Zipperposition Loop without Ghost Fields. In the last step of our development, we remove the D state component. D is useful to retrieve a usable main metatheorem for \(\leadsto _\textsf{ZL}\), but it is not explicitly referenced in the metatheorem for the fair variant \(\leadsto _\textsf{ZLf}\). The resulting transition system \(\leadsto _\textsf{ZLfw}\), formalized in Fair_Zipperposition_Loop_without_Ghosts.thy, operates on four-tuples (TPYA). Each transition is identical to the corresponding \(\leadsto _\textsf{ZLf}\) transition, omitting the D component.
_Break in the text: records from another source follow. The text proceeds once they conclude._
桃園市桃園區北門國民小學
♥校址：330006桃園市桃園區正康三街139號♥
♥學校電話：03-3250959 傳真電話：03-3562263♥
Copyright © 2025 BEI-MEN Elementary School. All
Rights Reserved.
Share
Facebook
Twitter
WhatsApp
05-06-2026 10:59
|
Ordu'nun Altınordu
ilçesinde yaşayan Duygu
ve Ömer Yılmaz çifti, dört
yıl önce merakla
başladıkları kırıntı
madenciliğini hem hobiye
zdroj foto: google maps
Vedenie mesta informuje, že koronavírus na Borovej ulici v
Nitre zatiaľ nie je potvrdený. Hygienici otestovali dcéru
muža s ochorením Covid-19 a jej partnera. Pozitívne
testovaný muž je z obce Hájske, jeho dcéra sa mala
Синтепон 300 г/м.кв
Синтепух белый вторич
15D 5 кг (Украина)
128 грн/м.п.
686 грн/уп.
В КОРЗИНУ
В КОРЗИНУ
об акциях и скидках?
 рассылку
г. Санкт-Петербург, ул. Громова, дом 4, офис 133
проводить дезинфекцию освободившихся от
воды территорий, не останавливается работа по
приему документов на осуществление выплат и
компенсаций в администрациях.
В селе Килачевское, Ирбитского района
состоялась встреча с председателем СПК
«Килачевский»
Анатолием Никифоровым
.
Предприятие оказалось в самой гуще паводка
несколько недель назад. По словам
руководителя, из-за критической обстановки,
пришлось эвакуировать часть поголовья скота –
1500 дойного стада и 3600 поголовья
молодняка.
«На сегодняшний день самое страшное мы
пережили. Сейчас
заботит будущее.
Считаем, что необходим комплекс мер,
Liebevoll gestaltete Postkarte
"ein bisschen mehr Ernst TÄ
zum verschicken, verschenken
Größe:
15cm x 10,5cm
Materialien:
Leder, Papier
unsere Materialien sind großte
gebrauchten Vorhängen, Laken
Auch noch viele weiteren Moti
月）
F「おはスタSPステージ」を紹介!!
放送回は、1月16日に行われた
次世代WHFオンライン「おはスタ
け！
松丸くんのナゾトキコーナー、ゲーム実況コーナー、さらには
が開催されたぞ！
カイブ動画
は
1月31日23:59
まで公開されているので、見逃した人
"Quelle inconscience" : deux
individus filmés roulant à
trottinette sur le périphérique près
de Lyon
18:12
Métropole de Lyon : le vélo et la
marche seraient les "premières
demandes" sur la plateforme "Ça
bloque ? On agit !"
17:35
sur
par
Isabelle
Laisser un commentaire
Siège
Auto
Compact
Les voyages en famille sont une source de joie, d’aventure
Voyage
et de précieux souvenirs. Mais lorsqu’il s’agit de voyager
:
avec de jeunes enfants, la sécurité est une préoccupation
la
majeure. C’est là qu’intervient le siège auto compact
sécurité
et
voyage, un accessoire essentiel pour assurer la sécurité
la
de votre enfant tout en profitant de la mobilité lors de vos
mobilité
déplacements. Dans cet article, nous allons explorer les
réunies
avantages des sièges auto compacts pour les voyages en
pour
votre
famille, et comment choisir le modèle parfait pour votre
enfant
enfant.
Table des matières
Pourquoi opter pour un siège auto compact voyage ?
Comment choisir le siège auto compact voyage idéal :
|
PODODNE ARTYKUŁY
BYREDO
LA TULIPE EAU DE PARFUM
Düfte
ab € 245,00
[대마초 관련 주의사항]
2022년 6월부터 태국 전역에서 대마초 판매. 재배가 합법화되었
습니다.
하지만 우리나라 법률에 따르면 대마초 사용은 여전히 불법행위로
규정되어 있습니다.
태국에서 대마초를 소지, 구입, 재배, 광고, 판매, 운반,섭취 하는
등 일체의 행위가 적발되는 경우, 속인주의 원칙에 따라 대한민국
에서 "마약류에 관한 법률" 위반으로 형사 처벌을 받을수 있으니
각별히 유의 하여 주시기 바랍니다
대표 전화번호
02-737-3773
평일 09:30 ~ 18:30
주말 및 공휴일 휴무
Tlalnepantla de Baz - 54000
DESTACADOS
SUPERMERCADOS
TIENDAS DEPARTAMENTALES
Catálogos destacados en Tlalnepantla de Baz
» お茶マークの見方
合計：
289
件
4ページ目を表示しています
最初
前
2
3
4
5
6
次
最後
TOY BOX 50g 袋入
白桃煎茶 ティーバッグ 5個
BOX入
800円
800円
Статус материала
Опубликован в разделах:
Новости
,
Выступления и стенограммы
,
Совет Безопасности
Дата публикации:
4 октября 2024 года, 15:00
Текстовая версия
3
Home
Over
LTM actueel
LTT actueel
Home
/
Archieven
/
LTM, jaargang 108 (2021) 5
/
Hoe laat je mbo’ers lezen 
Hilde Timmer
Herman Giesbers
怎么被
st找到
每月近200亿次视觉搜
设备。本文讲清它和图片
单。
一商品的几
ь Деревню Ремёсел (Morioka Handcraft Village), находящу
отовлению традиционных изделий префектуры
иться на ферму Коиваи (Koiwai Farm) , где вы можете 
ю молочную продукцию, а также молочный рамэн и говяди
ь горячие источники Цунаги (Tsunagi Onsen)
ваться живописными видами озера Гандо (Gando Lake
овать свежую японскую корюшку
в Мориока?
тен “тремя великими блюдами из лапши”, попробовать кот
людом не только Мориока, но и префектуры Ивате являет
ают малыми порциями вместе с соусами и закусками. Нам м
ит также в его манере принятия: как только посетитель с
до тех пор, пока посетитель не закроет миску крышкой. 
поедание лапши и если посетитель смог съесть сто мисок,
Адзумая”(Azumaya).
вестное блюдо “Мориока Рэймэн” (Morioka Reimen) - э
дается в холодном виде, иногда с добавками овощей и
The main metatheorem is also essentially the same.

6 Conclusion

We presented an Isabelle/HOL formalization of four variants of the given clause procedure, starting from Tourret and Blanchette’s formalization of two abstract given clause procedures [16]. We relied extensively on stepwise refinement to derive properties of more concrete transition systems from more abstract ones.

Our main findings concern the Zipperposition loop. We found that the refinement proof is not as straightforward as previously thought [19, Example 82] and requires a nontrivial abstraction function. In addition, we discovered a fairness condition—the necessity of avoiding computing inferences forever without selecting a formula—that was not mentioned before in the literature, and we clarified other fine points.